Allarme violenze tra i giovani, la chiave sono istruzione e formazione
Aumenta la conoscenza, manca la consapevolezza
A fronte di un aumento di conoscenza del fenomeno, a cui ha contribuito in maniera importante la reazione al femminicidio di Giulia Cecchettin , tra i più giovani resta evidente una difficoltà a riconoscere gli abusi, soprattutto da parte delle vittime stesse. Nelll’ultima indagine di Fondazione Libellula, ad esempio, emerge che un adolescente italiano su tre ha subito un episodio di violenza e un giovane su cinque non è in grado di riconoscere gli abusi nelle relazioni.
La difficoltà, quindi, sembra essere quella di saper distinguere con chiarezza il confine tra forme d’amore e forme di violenza. La volontà di possesso e di controllo, “facilitata” dai social e dagli smartphone, può essere scambiata ancora per interesse. Diventa allora fondamentale un’educazione all’affettività, prima ancora di un’educazione sessuale, che trovi spazio nei programmi scolastici.
Di fronte a numeri come quelli del tribunale di Milano, ad esempio, che ci dicono come per reati orientati al genere (violenze sessuali, maltrattamenti, atti persecutori) esiste un problema soprattutto tra i giovani, non si può fare affidamento a iniziative spot dei singoli istituti. «Quello che stiamo vedendo è che i giovani adulti continuano a perpetuare un modello di predominio maschile nelle relazioni» commenta il presidente del tribunale, Fabio Roia.

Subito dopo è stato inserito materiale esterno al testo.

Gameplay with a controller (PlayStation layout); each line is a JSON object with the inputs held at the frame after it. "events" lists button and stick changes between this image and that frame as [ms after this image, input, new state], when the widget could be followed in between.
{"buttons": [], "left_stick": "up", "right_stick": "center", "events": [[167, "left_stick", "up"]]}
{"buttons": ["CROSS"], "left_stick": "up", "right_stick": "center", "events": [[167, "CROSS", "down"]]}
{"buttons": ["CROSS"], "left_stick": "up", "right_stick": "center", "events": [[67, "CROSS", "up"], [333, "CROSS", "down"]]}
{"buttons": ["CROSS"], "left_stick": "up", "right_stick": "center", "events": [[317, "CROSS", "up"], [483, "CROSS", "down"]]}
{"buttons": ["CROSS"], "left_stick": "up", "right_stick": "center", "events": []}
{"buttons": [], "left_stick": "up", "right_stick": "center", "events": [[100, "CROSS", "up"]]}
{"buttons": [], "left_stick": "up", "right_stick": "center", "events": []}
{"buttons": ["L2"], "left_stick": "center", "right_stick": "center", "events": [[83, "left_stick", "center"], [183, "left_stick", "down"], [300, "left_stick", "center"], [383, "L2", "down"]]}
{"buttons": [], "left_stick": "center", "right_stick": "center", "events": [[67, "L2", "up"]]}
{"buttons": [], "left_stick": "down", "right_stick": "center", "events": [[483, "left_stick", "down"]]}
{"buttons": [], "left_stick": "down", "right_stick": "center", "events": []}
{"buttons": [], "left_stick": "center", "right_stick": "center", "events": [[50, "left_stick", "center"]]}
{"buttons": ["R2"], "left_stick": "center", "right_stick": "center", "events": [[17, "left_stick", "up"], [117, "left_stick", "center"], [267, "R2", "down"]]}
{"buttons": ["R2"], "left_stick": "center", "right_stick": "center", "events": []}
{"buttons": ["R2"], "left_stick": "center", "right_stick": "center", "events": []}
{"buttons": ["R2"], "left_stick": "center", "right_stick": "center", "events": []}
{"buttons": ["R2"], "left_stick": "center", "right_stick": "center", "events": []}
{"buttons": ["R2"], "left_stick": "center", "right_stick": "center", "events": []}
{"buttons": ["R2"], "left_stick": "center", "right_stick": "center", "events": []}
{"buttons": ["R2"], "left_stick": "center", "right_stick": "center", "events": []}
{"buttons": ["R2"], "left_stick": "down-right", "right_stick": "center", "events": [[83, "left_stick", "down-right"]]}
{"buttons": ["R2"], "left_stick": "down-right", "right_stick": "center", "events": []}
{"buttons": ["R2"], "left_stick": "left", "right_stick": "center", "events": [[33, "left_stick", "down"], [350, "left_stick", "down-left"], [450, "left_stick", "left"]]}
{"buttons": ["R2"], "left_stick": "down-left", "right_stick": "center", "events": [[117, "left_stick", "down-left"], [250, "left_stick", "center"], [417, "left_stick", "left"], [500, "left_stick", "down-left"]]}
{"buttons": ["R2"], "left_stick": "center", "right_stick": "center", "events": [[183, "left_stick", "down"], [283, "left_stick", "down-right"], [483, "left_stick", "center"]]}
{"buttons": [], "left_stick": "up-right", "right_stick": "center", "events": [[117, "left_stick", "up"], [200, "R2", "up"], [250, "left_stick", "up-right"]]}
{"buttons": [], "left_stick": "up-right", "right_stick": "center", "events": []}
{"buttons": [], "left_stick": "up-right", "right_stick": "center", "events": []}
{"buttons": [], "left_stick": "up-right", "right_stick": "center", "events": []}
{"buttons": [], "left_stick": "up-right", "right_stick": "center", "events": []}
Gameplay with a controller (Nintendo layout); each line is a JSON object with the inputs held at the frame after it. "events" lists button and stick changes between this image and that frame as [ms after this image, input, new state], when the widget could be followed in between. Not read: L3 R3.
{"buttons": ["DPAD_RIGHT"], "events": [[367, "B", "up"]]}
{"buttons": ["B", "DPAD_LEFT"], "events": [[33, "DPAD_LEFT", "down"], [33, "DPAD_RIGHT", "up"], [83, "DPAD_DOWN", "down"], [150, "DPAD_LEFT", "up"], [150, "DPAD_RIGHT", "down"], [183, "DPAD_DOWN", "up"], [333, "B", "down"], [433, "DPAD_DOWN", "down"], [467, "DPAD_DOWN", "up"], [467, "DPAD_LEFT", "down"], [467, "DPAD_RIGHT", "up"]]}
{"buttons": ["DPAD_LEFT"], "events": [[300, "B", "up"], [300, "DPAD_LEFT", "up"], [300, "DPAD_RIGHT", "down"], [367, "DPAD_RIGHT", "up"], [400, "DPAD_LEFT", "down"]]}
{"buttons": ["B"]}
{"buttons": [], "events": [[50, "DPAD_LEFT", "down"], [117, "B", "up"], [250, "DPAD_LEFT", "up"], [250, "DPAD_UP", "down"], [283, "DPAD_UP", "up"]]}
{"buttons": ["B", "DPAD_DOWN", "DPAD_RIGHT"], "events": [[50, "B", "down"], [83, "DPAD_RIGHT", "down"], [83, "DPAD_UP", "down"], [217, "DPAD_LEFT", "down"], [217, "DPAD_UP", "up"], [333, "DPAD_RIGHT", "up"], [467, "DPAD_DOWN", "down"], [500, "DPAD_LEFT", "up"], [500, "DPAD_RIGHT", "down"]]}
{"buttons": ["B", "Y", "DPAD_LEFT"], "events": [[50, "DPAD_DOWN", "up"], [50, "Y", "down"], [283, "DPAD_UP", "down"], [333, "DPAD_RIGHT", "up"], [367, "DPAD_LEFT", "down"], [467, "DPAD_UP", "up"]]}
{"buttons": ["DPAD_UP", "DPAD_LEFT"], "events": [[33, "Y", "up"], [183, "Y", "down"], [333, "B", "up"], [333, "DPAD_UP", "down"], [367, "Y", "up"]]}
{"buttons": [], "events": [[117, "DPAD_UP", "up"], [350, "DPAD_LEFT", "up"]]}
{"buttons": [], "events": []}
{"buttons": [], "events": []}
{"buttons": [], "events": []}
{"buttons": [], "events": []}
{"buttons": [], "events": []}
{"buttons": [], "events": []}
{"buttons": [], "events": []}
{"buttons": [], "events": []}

Il porno che sostituisce l’educazione alla sessualità
A rendere ancor più urgente un intervento sul fronte della formazione è la sempre maggiore facilità di accesso ai video porno, che sostituiscono l’educazione sessuale e sentimentale dei più giovani a volte fin dalle scuole primarie quando manca il controllo dei genitori. Per Stefano Cirillo, psicoterapeuta pioniere nella tutela dei minori, va considerata «la crescente precocità dell’avvio alla sessualità in assenza di un’alfabetizzazione sentimentale. Oggi, accanto al permanere di una tradizionale dimensione romantica dell’innamoramento, si è fatta strada una visione della sessualità ridotta a puro consumo, significativamente condizionata dal facile accesso al porno».
Unanime il giudizio sulle strade da intraprendere quindi: istruzione, risorse per le scuole, educazione sentimentale obbligatoria e strutturata e formazione per insegnanti e dirigenti scolastici, di educatori ed educatrici. Non bastano buone intenzioni, servono atti concreti, urge un confronto diretto con chi già lavora sul campo, a partire dai centri antiviolenza. Cambiare la cultura non è un concetto astratto: significa imparare a riconoscere quei segnali che possono portare alla violenza, significa superare gli stereotipi di genere, insegnare ai più giovani ad affrontare rabbia e frustrazione anche nei rapporti sentimentali, insegnare il rispetto alla diversità di genere nelle scuole primarie, negli asili nido. E dare al linguaggio l’attenzione che merita.